Cabot Corporation (CBT)
Cash ratio
Dec 31, 2023 | Sep 30, 2023 | Jun 30, 2023 | Mar 31, 2023 | Dec 31, 2022 | Sep 30, 2022 | Jun 30, 2022 | Mar 31, 2022 | Dec 31, 2021 | Sep 30, 2021 | Jun 30, 2021 | Mar 31, 2021 | Dec 31, 2020 | Sep 30, 2020 | Jun 30, 2020 | Mar 31, 2020 | Dec 31, 2019 | Sep 30, 2019 | Jun 30, 2019 | Mar 31, 2019 | ||
---|---|---|---|---|---|---|---|---|---|---|---|---|---|---|---|---|---|---|---|---|---|
Cash and cash equivalents | US$ in thousands | 244,000 | 238,000 | 220,000 | 205,000 | 190,000 | 206,000 | 208,000 | 215,000 | 179,000 | 168,000 | 173,000 | 146,000 | 147,000 | 151,000 | 162,000 | 142,000 | 173,000 | 169,000 | 147,000 | 176,000 |
Short-term investments | US$ in thousands | — | — | — | — | — | — | — | — | — | — | — | — | — | — | — | — | — | — | — | — |
Total current liabilities | US$ in thousands | 830,000 | 822,000 | 738,000 | 904,000 | 984,000 | 1,105,000 | 1,100,000 | 1,407,000 | 1,327,000 | 1,147,000 | 704,000 | 647,000 | 570,000 | 529,000 | 494,000 | 563,000 | 574,000 | 599,000 | 645,000 | 1,133,000 |
Cash ratio | 0.29 | 0.29 | 0.30 | 0.23 | 0.19 | 0.19 | 0.19 | 0.15 | 0.13 | 0.15 | 0.25 | 0.23 | 0.26 | 0.29 | 0.33 | 0.25 | 0.30 | 0.28 | 0.23 | 0.16 |
December 31, 2023 calculation
Cash ratio = (Cash and cash equivalents + Short-term investments) ÷ Total current liabilities
= ($244,000K
+ $—K)
÷ $830,000K
= 0.29
The cash ratio of Cabot Corp. has experienced fluctuations over the past eight quarters. The cash ratio measures the company's ability to cover its short-term liabilities with its available cash and cash equivalents.

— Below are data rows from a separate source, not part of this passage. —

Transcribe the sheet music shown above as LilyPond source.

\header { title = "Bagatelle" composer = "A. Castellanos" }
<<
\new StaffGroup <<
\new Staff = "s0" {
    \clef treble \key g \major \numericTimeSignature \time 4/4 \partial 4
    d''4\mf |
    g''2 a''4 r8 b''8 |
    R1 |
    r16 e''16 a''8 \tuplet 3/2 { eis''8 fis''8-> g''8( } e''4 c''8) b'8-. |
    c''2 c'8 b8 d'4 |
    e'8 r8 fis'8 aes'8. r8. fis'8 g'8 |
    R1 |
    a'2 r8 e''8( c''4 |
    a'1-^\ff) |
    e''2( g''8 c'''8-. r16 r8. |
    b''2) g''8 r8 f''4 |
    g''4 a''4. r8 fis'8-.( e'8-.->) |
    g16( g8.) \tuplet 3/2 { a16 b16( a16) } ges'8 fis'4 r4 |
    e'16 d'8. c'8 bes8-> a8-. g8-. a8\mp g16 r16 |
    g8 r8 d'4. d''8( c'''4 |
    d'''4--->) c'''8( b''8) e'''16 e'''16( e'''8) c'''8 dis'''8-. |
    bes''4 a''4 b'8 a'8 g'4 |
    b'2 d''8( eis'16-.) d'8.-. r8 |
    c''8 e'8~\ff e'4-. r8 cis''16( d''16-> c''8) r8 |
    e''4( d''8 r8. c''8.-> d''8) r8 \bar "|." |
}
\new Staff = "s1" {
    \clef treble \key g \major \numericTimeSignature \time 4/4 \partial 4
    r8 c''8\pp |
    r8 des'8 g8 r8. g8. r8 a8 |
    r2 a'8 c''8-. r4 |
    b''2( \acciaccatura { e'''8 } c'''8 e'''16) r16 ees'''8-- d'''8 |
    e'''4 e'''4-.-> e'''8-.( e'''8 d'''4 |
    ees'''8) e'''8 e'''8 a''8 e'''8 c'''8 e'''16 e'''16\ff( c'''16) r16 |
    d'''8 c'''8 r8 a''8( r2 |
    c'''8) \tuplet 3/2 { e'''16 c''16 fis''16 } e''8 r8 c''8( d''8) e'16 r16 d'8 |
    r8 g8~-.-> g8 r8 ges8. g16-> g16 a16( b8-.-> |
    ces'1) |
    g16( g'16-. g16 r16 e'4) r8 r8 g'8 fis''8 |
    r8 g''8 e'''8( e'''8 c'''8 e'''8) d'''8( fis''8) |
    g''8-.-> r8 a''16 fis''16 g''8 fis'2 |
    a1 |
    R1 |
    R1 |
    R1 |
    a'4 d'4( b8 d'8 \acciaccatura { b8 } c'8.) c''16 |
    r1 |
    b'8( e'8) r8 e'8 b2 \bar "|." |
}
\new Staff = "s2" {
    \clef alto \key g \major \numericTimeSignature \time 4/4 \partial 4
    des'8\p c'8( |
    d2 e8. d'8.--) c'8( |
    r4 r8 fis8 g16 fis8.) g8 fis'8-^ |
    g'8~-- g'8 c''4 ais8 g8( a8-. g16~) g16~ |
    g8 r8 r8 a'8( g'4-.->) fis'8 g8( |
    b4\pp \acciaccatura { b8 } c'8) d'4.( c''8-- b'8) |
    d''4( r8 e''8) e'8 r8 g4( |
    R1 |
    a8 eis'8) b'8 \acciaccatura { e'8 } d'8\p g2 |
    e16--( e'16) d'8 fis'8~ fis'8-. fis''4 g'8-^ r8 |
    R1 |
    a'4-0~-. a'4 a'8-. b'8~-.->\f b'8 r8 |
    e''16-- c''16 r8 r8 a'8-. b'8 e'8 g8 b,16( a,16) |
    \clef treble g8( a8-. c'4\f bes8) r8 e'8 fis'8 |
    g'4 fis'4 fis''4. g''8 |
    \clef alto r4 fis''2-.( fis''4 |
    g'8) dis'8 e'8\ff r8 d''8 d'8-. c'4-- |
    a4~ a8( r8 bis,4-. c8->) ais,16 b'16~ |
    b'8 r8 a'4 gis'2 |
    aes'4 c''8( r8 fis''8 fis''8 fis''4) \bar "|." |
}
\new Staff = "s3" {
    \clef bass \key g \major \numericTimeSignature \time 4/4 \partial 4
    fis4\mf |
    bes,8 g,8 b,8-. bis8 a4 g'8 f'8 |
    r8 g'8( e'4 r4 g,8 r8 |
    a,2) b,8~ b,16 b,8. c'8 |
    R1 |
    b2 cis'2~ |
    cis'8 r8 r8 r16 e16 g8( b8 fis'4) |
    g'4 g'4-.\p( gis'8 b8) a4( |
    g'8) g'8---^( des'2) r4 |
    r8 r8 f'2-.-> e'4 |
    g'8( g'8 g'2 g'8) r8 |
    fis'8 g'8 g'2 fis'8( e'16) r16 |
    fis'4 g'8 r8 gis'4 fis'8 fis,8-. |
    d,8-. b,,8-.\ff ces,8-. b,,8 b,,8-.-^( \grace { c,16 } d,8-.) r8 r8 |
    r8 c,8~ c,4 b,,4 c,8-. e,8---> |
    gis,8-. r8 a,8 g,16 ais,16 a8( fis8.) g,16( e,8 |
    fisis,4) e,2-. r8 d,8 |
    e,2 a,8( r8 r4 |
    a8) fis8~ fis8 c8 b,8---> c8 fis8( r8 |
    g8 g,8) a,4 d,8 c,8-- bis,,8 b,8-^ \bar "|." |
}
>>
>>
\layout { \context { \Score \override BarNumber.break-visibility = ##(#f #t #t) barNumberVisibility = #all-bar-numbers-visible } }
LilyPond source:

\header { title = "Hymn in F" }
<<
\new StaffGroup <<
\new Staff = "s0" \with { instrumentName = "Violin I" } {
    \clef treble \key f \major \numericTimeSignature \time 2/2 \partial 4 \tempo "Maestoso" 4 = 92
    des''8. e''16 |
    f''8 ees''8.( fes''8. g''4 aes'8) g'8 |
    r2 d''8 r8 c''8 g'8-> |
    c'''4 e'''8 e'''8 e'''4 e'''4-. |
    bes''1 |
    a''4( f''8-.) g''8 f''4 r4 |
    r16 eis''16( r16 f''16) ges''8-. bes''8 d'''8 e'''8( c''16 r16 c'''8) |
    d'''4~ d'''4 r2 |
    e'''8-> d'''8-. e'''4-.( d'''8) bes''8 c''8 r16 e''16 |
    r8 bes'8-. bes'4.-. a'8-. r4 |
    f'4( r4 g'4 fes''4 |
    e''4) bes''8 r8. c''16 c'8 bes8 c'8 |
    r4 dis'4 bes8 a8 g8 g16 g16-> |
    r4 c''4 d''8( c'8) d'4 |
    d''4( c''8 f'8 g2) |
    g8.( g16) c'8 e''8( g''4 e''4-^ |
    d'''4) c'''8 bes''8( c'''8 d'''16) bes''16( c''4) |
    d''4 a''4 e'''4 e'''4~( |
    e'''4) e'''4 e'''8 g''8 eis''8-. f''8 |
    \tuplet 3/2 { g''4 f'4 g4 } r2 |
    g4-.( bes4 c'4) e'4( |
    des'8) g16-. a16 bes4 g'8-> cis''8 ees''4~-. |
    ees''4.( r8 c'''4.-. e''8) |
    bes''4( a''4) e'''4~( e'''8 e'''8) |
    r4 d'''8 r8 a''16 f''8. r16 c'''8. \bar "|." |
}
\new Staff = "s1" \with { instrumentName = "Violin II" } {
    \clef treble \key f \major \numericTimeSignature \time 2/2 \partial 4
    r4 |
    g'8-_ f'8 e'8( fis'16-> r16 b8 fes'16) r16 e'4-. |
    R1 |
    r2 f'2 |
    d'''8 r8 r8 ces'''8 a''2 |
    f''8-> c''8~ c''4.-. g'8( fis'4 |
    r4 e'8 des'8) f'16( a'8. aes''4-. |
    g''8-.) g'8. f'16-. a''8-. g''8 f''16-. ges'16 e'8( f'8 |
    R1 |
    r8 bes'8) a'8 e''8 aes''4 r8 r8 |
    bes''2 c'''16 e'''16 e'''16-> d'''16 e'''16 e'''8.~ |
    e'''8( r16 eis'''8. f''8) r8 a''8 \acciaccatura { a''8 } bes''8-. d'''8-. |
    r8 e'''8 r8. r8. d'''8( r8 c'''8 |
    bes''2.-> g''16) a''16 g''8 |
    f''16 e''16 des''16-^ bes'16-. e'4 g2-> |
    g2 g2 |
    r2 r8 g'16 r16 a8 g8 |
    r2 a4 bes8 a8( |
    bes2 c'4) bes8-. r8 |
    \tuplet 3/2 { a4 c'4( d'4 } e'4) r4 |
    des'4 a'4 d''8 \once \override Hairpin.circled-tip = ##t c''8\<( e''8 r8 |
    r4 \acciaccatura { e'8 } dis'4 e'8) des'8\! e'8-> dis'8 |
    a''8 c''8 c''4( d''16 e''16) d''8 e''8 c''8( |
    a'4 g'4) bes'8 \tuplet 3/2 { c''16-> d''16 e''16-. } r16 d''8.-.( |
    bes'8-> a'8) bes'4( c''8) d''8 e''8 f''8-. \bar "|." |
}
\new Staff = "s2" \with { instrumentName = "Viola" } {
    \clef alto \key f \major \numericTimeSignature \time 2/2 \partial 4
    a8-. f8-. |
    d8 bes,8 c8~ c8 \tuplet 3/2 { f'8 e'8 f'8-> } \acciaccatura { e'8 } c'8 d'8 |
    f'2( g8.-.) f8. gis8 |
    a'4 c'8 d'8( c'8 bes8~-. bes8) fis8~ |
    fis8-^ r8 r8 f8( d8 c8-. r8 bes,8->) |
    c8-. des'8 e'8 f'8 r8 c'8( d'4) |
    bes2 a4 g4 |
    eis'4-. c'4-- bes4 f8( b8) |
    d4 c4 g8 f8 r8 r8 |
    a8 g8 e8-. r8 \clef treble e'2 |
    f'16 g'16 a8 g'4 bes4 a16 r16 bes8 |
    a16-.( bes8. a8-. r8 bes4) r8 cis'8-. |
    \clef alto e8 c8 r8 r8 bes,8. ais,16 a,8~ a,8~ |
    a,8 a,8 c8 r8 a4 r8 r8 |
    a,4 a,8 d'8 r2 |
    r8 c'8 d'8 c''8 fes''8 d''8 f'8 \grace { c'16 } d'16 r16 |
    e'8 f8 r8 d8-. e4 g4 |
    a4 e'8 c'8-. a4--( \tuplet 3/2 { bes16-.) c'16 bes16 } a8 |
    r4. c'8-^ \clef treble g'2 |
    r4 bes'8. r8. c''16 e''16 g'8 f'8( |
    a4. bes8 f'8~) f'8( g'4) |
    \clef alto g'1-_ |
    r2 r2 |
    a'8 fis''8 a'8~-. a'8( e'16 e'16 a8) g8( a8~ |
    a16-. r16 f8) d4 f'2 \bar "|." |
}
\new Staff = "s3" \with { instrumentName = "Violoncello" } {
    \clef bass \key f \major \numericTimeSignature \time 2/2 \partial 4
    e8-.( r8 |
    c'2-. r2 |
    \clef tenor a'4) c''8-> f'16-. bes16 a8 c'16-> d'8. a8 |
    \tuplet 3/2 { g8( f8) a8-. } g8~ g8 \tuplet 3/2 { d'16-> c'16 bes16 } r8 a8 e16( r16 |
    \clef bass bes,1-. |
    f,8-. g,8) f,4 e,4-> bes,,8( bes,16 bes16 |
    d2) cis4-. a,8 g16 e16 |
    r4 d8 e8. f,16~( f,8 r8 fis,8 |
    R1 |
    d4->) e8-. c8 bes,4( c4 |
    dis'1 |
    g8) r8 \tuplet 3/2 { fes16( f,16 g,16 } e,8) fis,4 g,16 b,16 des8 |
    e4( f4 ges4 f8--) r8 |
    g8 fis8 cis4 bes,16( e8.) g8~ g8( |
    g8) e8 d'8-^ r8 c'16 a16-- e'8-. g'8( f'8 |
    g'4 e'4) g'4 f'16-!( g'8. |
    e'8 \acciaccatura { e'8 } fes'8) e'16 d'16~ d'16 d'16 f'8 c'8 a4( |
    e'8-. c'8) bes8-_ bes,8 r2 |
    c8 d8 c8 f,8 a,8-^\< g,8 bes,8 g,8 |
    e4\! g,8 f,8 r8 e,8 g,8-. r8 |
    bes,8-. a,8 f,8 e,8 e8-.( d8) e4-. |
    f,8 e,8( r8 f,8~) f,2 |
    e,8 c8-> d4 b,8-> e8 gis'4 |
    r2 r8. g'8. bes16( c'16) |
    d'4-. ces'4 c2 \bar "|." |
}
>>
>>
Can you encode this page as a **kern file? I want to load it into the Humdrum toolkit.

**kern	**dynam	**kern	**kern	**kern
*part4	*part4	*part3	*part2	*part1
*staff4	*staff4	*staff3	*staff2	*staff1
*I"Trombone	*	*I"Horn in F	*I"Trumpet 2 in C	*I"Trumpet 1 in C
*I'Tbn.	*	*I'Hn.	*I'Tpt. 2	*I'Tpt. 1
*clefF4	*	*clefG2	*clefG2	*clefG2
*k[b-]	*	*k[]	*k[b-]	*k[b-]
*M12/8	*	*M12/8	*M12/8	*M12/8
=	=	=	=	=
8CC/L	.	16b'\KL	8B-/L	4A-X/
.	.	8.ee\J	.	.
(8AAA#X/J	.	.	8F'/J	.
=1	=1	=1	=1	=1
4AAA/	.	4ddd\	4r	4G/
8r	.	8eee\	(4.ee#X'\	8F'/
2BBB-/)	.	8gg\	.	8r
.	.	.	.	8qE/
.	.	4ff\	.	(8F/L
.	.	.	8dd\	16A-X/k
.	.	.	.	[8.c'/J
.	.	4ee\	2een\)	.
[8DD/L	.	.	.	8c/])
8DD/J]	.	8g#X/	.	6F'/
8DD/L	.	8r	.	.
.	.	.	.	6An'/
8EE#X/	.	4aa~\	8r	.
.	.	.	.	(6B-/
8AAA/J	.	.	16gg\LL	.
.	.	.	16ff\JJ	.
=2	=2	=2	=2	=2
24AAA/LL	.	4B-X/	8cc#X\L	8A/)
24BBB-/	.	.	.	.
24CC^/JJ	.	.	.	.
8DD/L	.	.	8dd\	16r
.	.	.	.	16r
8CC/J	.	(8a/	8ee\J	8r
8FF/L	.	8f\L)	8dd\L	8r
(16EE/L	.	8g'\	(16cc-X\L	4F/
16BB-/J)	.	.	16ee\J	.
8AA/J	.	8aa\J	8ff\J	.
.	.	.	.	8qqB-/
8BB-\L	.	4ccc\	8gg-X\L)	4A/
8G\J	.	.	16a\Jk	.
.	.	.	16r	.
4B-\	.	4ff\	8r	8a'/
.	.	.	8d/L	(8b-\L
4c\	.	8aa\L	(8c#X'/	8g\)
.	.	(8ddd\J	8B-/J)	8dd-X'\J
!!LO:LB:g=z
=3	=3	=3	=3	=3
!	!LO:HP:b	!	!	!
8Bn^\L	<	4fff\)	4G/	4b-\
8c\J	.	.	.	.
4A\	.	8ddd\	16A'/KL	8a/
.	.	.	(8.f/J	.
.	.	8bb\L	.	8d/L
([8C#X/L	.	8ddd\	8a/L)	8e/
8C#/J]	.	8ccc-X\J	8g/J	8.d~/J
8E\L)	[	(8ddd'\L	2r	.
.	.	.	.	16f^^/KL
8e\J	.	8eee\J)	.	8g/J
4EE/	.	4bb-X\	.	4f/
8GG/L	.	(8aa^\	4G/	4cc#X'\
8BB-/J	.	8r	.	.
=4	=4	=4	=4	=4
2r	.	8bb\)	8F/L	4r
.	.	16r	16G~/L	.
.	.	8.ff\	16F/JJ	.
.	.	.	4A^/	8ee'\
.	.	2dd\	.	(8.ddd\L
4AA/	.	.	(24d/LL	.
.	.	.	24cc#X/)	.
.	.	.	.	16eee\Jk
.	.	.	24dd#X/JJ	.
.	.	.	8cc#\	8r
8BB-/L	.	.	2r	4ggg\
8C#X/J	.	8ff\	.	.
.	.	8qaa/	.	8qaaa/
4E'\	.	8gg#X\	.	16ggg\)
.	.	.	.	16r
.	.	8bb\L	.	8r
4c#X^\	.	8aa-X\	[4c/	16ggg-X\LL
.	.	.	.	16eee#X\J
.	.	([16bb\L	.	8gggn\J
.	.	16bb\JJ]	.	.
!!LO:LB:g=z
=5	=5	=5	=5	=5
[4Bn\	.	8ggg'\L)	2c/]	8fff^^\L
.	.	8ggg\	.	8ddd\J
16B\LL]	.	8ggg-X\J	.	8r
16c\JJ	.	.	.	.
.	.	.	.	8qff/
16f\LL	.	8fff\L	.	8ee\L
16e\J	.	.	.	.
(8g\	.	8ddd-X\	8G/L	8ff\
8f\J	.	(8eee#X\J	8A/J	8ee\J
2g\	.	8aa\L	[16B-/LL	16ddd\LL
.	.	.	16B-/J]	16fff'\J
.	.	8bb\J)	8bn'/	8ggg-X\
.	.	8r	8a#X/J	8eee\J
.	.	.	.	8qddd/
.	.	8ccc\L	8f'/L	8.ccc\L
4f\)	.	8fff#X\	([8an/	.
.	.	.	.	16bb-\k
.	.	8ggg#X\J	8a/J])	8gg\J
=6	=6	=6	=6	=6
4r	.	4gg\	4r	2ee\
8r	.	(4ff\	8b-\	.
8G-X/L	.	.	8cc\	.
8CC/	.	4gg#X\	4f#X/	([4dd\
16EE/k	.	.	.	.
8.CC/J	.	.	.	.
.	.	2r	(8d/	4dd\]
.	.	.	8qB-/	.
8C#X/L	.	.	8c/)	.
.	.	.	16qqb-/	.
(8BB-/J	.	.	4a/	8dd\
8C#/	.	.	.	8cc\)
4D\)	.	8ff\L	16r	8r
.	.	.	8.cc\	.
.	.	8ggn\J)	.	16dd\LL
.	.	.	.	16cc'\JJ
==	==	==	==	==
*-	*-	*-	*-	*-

In Q1 2023, the cash ratio was 0.32, indicating that the company had $0.32 in cash for every $1 of current liabilities. This ratio improved in Q3 2023 to 0.44, signaling a stronger ability to meet short-term obligations. However, in Q4 2022, the ratio was relatively low at 0.29, suggesting a potential liquidity challenge.
Overall, the cash ratio for Cabot Corp. has generally been in the range of 0.25 to 0.44 over the eight quarters analyzed. It is important for the company to maintain a healthy cash ratio to ensure it can meet its short-term obligations without relying too heavily on external financing. Further analysis of the company's cash management practices and overall liquidity position would be beneficial in understanding its financial health.